— Begin Data shown —

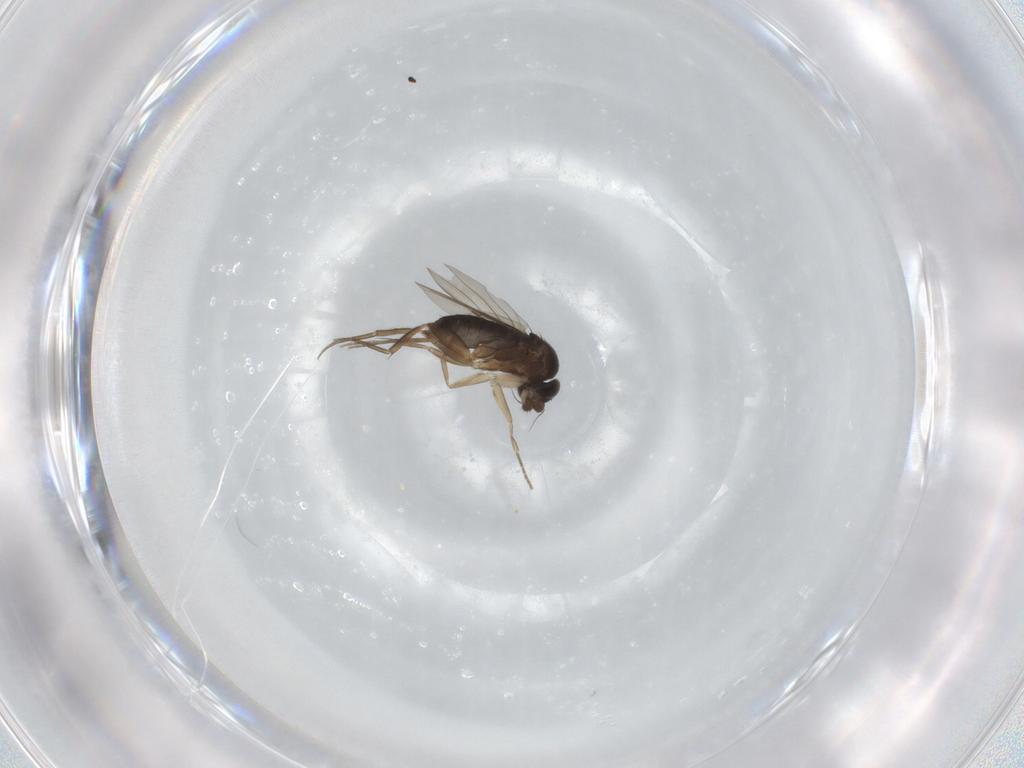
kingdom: Animalia
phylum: Arthropoda
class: Insecta
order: Diptera
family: Phoridae
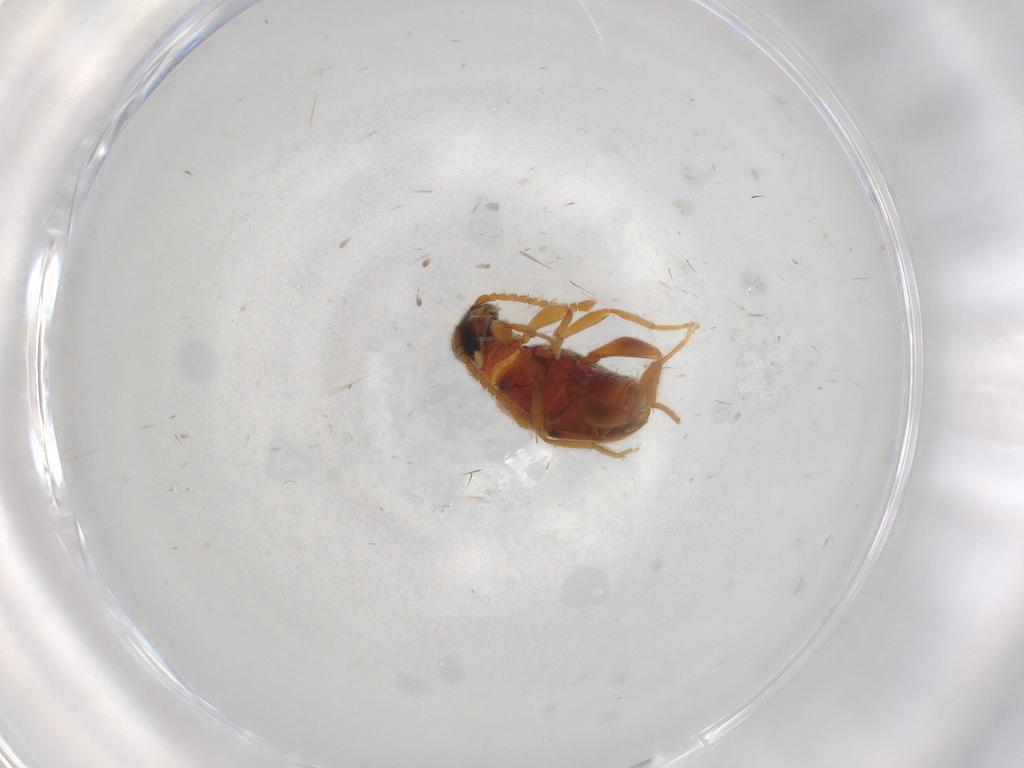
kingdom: Animalia
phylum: Arthropoda
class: Insecta
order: Coleoptera
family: Aderidae
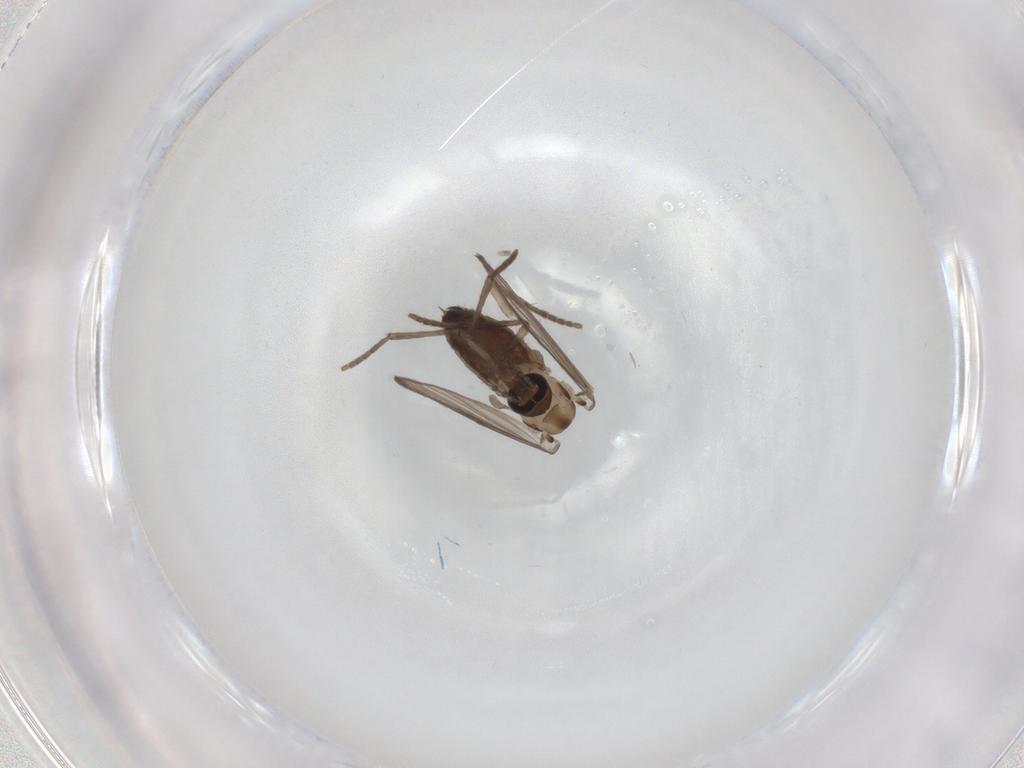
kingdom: Animalia
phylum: Arthropoda
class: Insecta
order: Diptera
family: Psychodidae
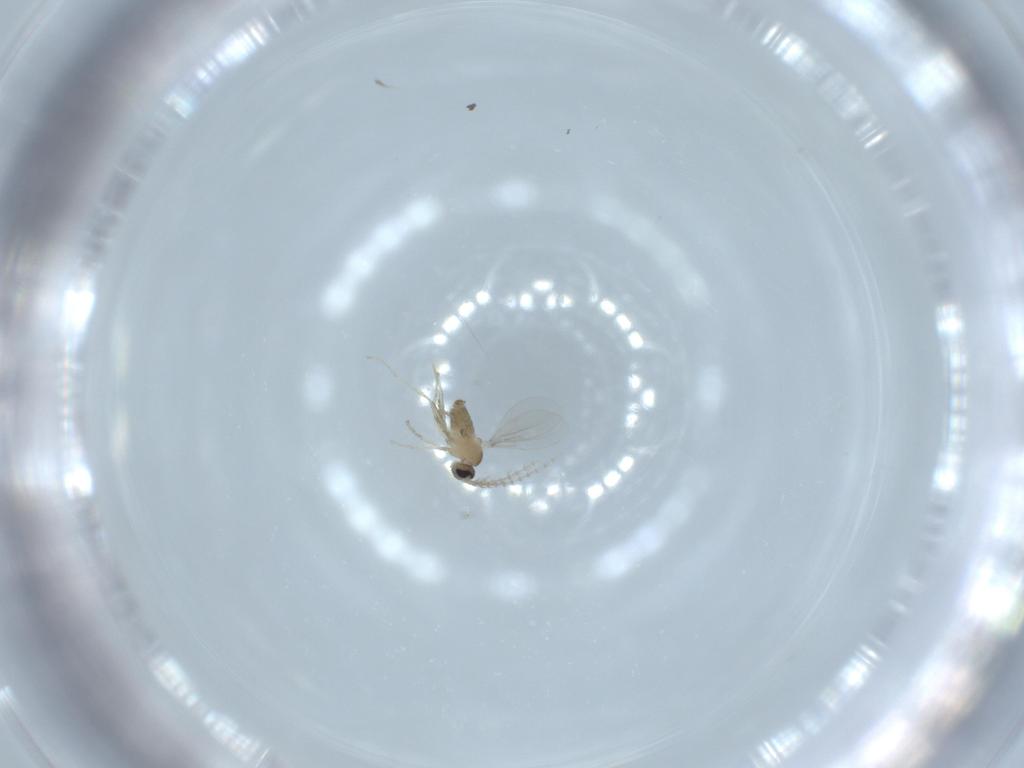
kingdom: Animalia
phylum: Arthropoda
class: Insecta
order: Diptera
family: Cecidomyiidae
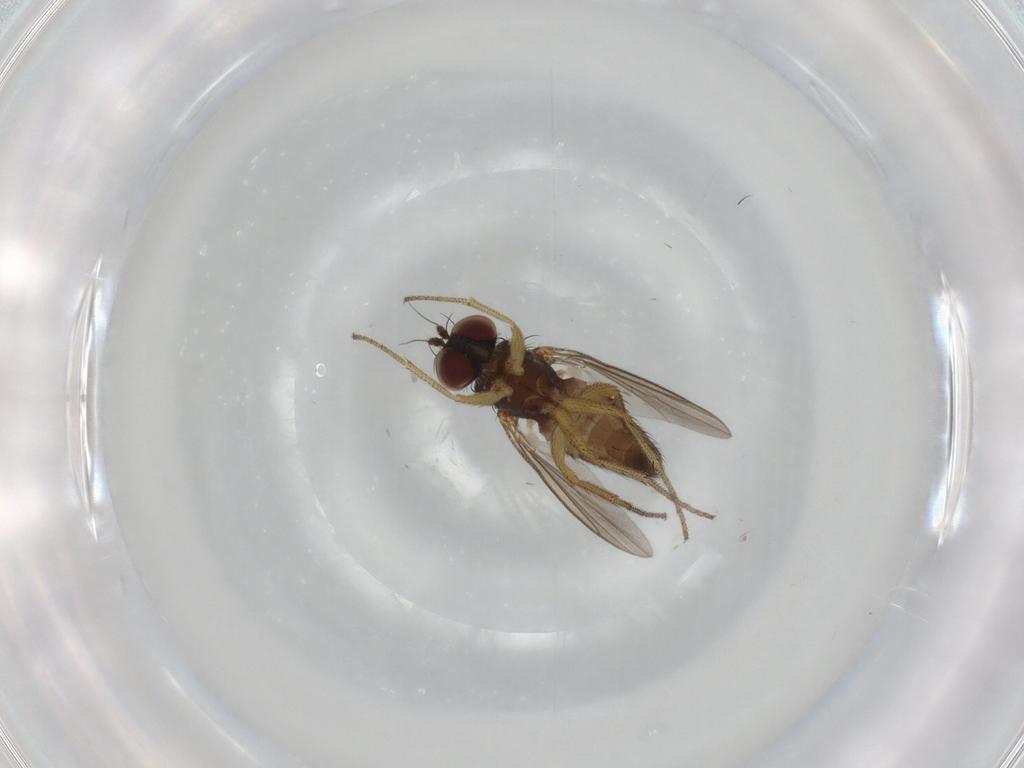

— End Data shown —

--- Goal ---
Print every line of the listing above word for word, omitting the pictures.

--- Written reply ---
kingdom: Animalia
phylum: Arthropoda
class: Insecta
order: Diptera
family: Phoridae
kingdom: Animalia
phylum: Arthropoda
class: Insecta
order: Coleoptera
family: Aderidae
kingdom: Animalia
phylum: Arthropoda
class: Insecta
order: Diptera
family: Psychodidae
kingdom: Animalia
phylum: Arthropoda
class: Insecta
order: Diptera
family: Cecidomyiidae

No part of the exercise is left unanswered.